- [Work request]
Everything in the listing except the pictures should be written out exactly.

=== Exercise data ===

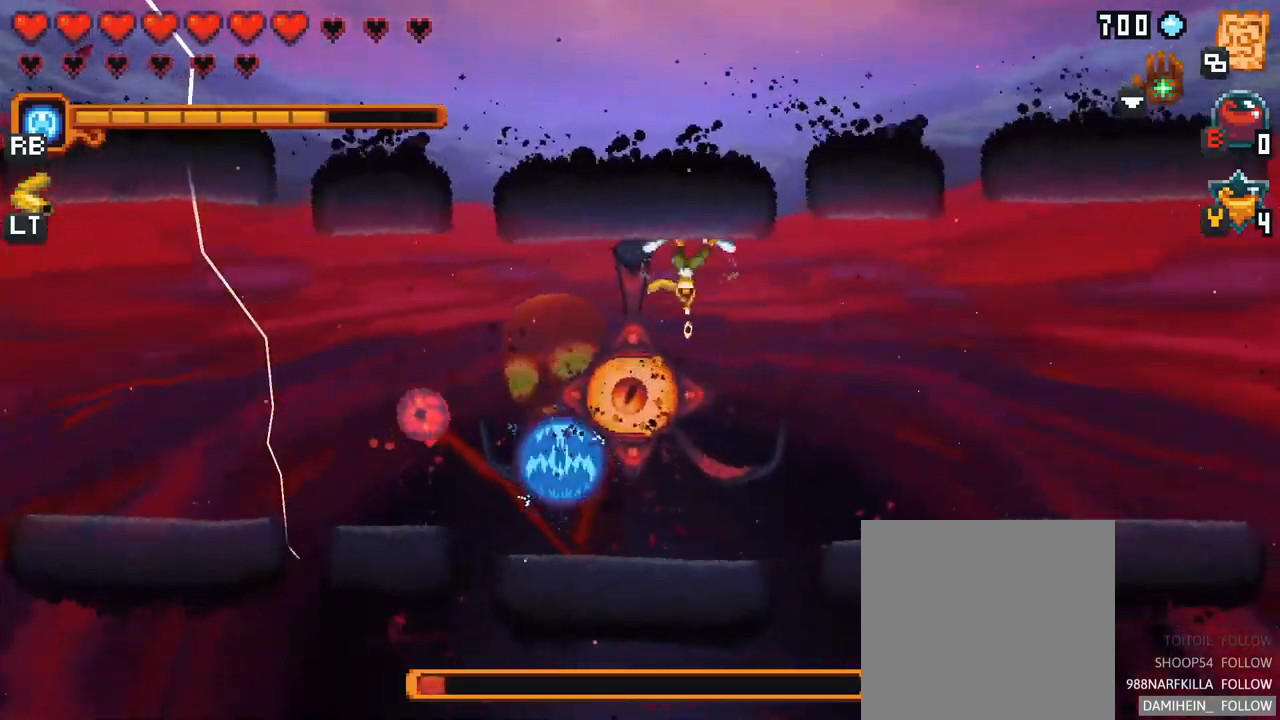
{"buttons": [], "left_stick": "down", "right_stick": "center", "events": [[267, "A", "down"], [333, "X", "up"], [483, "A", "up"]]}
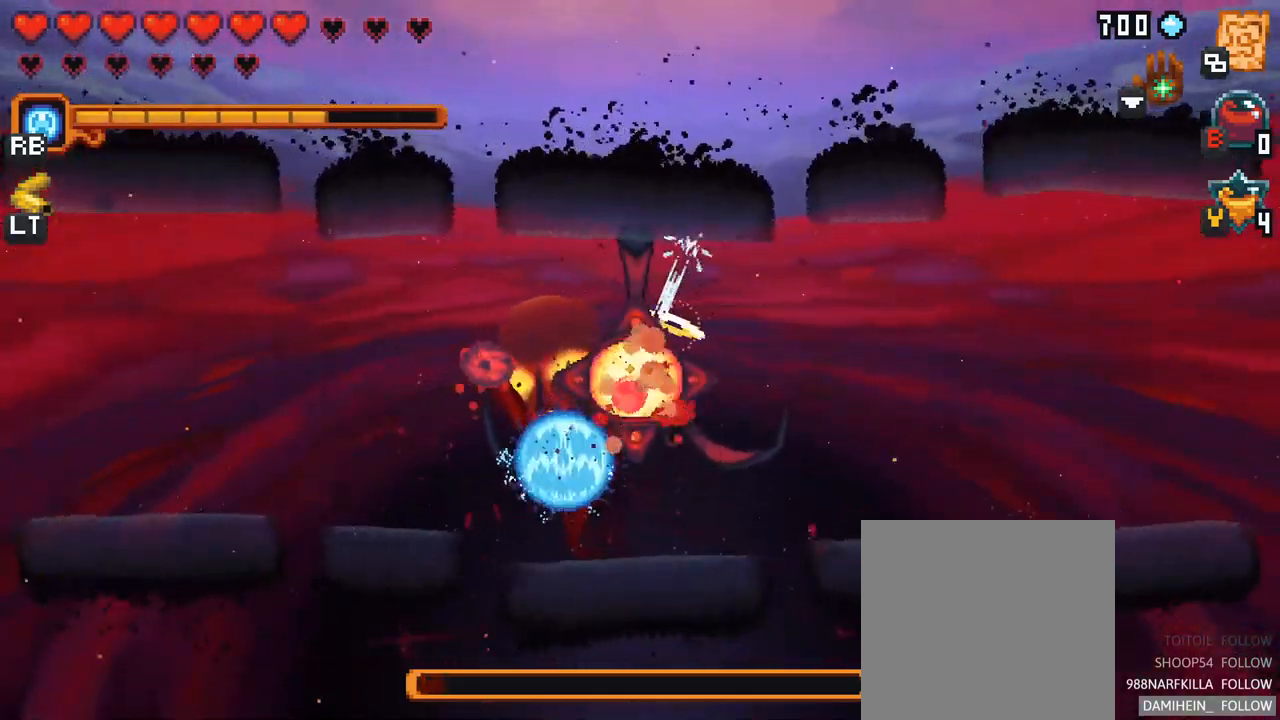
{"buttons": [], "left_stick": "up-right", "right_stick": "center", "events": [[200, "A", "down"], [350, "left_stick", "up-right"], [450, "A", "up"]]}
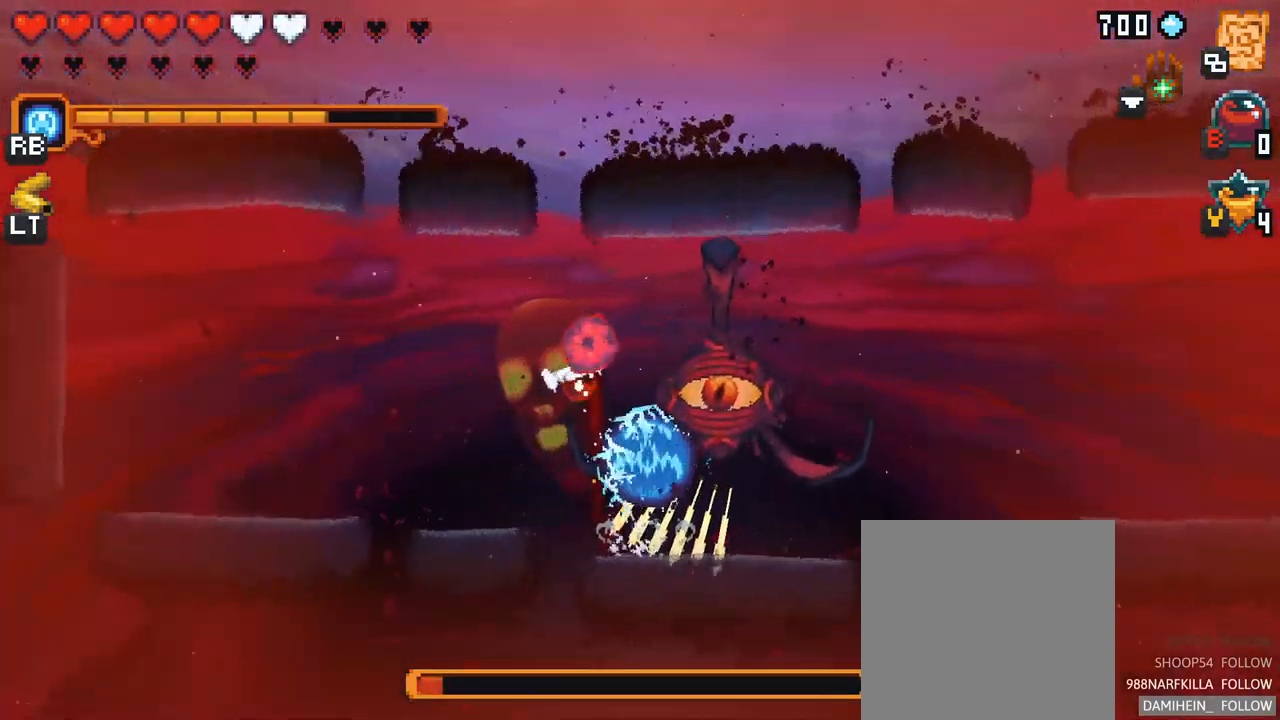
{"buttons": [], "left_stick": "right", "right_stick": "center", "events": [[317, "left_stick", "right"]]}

===

- [Solution to the exercise]
{"buttons": [], "left_stick": "down", "right_stick": "center", "events": [[267, "A", "down"], [333, "X", "up"], [483, "A", "up"]]}
{"buttons": [], "left_stick": "up-right", "right_stick": "center", "events": [[200, "A", "down"], [350, "left_stick", "up-right"], [450, "A", "up"]]}
{"buttons": [], "left_stick": "right", "right_stick": "center", "events": [[317, "left_stick", "right"]]}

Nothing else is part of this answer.